民主党が日和った。形勢の好転を望めないまま近づく選挙に、少しでもマイナス要因を減らすべく、なりふり構わず迎合のポーズをとりはじめた。
世論の高まりを無視できないとして、これまで「2050年代に原発0を目指す」としていたものを、「2030年代」と言い換え、「高速増殖炉もんじゅ」の廃止も付け加えた。本来であれば両方ともこの国の将来を決定付けることになり、国民的議論の必要な大問題なのだが、どちらにしても、もともと確たるポリシーやビジョンがあってのものでは無いのが判っているから、新聞をはじめ各メディアも大きく取り上げはしない。
「大飯3・4号機の稼働がなければ国民の集団自殺だ」とまで言ったこの政権は、原発なしでもこの夏を乗り越えられた数字に、自ら評価を加えることをしない。加えて、その算定の根拠を明確にしないまま、「原発0なら料金が2倍に」と危機を煽る。

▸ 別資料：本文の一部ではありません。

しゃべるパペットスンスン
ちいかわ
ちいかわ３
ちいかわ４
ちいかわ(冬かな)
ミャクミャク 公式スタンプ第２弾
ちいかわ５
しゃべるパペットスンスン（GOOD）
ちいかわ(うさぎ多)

達成目標を掲げないまま原発0を語るのもおかしな話だし、廃炉のプロセスさえ未知の世界なのだ。運転停止から仮に60年といわれる廃炉までの時間を考えれば、2030年代に運転を止めたとしても、完全な廃炉は22世紀に掛かってしまう。
世界中が見切りをつけたのに、日本だけがすがり付いている「もんじゅ」によるプルトニウムの再利用をあきらめるのは良しとしても、これまでの運転で溜まりに溜まった、そしてこれからも溜まり続ける放射性廃棄物をどう処理するのか。六ヶ所村も幌延も瑞浪も今のところ研究施設の位置付けであって、最終処分場に付いては全く闇の中なのだ。
電力使用量についても電気料金にしても、どこまでごまかしを続けるのか。
常に全発電設備をフル稼働した結果の余剰電力という訳ではなく、その時々の需要に合わせ、数%の余力を保つようにコントロールしながら発電しているのだ。
電気料金の根本問題は「総括方式」で、これに手を付けない限り、国民が節電していくら使用量を減らそうがクリーンエネルギーの新規事業者が参入しようが、電力会社の傲慢さに翳りが出ることはない。
政治家は、どうして中身を語らず<見出し>で乗り切ろうとするのか。
政治家という人種は<羊飼いとおおかみ>の童話を知らないのか。